# Bell



## BernieW (Sep 12, 2006)

Well my grandson and granddaughter saw a bell made by a friend of mine Curt Fuller and thought they would like to have one. So found some scrap 3/4" thick by 3" wide cherry and a scrap piece of 1/8" purple heart. I sandwiched the purple heart between two 14" pieces of cherry. I made my cuts at 30 degrees like a pie wedge. The six pieces are glued 1/2 or 3 pieces at a time. Then the halves are glued. Once dry then turn the bell. Not as good as Curt's but I am satisfied with it. The cutting has to be pretty precise. I have a half dozen more glued up and will pick the best for them. It is sanded to 320 grit and finished with 7 light coats of GF Woodturners finish. It took about 45 minutes to apply the 7 coats. I cheated and used a hair dryer which each coat took about 5 minutes or so applied with a piece of old T-shirt. Turned this morning and finished by lunch.


----------



## TwoSkies57 (Feb 23, 2009)

Bernie.. 

you just are having too much fun!!!! 

I can see this becoming a very popular item..


----------



## BernieW (Sep 12, 2006)

Thanks Bill. Yep Bill having wwwwwaaaaayyyyy to much fun.:lol::dance3: I have 10 more glued up and ready to turn tomorrow. They are a lot more work but sure are pretty and fun to turn.


----------



## papawd (Jan 5, 2011)

Pretty cool


----------



## xplorx4 (Dec 1, 2008)

Bernie you are way too talented, make me feel like such an amateur---I just remembered, I am an amateur, been at it less than 3 years now--thanks for the encouragement!! This is what some might call convoluted logic!!


----------



## BernieW (Sep 12, 2006)

Thanks Warren and Jerry. I will try and post some pic's of the process today if possible. They are pretty easy to make. The glue joints are the hardest to get square.


----------



## jlord (Nov 16, 2009)

Very nice Bernie.


----------



## BernieW (Sep 12, 2006)

Thanks James.


----------



## hilltopper46 (Feb 27, 2010)

That looks like a fun project.

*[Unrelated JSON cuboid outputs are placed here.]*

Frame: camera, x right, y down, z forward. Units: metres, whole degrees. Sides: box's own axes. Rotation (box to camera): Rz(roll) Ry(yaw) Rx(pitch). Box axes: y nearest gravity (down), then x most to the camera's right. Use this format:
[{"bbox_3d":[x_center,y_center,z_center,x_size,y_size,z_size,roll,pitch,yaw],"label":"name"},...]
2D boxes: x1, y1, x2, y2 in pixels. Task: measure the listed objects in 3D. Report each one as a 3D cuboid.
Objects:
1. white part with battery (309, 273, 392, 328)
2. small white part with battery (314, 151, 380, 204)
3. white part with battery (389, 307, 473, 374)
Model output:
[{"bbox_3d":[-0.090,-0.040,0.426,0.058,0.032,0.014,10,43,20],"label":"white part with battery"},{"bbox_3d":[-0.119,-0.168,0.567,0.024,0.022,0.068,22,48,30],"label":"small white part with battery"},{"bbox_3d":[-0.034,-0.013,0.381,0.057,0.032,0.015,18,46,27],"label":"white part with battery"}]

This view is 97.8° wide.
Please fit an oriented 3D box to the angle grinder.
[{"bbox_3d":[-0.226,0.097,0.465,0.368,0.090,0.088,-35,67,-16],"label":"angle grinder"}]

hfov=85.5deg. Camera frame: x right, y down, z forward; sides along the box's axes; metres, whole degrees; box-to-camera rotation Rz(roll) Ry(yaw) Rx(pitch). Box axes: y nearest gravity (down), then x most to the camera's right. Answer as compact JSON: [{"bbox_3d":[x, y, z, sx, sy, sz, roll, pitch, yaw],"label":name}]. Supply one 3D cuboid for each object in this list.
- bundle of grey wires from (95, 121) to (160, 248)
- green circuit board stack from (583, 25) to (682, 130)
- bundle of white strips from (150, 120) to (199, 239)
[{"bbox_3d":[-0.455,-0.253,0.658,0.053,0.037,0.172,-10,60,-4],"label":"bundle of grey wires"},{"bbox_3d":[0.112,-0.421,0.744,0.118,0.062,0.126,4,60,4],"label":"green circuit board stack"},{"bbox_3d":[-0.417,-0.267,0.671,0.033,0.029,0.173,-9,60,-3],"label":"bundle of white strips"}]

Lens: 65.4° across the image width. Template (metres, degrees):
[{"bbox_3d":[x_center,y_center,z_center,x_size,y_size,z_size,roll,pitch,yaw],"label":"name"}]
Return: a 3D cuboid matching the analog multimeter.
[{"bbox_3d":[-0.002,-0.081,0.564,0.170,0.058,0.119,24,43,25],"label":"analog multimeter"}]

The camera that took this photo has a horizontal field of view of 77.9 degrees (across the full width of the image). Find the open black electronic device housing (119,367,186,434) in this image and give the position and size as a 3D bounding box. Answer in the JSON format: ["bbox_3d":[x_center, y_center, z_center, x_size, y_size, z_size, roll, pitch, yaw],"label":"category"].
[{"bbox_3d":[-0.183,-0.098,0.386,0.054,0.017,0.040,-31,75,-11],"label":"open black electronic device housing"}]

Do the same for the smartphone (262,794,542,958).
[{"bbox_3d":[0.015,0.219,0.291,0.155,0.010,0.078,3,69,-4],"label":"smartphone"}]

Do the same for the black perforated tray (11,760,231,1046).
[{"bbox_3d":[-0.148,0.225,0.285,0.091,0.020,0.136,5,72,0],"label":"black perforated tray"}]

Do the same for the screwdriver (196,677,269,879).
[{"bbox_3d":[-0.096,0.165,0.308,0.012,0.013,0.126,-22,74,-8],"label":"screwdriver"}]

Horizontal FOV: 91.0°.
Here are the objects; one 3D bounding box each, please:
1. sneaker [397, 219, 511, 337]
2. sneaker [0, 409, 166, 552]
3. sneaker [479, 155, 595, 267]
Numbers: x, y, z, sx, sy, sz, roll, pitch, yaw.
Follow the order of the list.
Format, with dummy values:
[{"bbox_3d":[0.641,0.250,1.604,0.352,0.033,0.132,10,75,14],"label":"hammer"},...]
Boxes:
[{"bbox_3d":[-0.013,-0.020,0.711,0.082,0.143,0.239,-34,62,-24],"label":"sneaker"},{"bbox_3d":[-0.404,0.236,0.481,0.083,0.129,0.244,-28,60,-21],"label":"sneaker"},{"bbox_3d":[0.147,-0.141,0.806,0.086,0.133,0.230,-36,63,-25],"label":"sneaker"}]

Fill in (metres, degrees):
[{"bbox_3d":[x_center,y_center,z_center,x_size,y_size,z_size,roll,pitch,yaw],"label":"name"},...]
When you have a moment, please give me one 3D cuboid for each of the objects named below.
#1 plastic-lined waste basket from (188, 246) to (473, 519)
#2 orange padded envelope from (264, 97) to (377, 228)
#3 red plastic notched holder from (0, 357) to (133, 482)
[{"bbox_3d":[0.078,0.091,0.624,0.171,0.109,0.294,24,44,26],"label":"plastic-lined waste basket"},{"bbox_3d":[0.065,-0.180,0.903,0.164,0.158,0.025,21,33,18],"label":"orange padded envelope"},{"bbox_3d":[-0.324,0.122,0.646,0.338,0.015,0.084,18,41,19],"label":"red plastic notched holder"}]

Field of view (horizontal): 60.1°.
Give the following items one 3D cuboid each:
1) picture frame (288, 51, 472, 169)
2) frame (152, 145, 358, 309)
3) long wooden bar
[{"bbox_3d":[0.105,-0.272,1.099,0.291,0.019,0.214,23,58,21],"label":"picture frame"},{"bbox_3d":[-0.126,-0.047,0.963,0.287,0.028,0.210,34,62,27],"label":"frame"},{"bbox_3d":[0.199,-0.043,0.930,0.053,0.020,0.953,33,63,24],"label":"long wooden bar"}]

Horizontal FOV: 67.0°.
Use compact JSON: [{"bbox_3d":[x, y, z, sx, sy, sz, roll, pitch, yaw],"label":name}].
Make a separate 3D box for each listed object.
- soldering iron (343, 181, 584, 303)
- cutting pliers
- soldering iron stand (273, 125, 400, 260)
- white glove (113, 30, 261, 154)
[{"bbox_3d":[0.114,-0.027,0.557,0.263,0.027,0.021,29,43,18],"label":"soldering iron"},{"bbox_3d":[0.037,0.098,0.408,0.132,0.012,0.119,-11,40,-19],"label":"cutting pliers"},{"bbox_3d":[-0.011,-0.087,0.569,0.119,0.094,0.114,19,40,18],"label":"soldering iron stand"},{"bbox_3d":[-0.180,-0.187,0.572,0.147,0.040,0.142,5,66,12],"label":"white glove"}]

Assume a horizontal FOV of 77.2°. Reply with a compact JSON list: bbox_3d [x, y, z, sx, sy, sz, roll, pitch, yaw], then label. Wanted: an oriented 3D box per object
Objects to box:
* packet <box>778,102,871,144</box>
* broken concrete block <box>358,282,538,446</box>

What does the inside look like? Does it have a nice tone  ?


----------



## BernieW (Sep 12, 2006)

Thanks Tony. I didn't put a clanker in this one. I tried it and it didn't sound to good being segmented. So decided not to put one in. My wife had a suggestion that instead of a clanker put one of those little bells they tie on a childs shoes inside.


----------



## Smokey7385 (Jun 28, 2011)

Once again, very nice work Bernie. 
We sold our house and all my equipment is in storage until we get a new place. I'm having to get my "fix" by going to all the woodturning/working sites :cray:

Oh, btw, waiting on the picture tutorial.


----------



## BernieW (Sep 12, 2006)

Thanks Rusty. I will see what I can put together. I have some progress pic's and will see about posting them. Wondered what happened. Hadn't seen you on here for a while. Hope you find a place soon so you can get back at it.


----------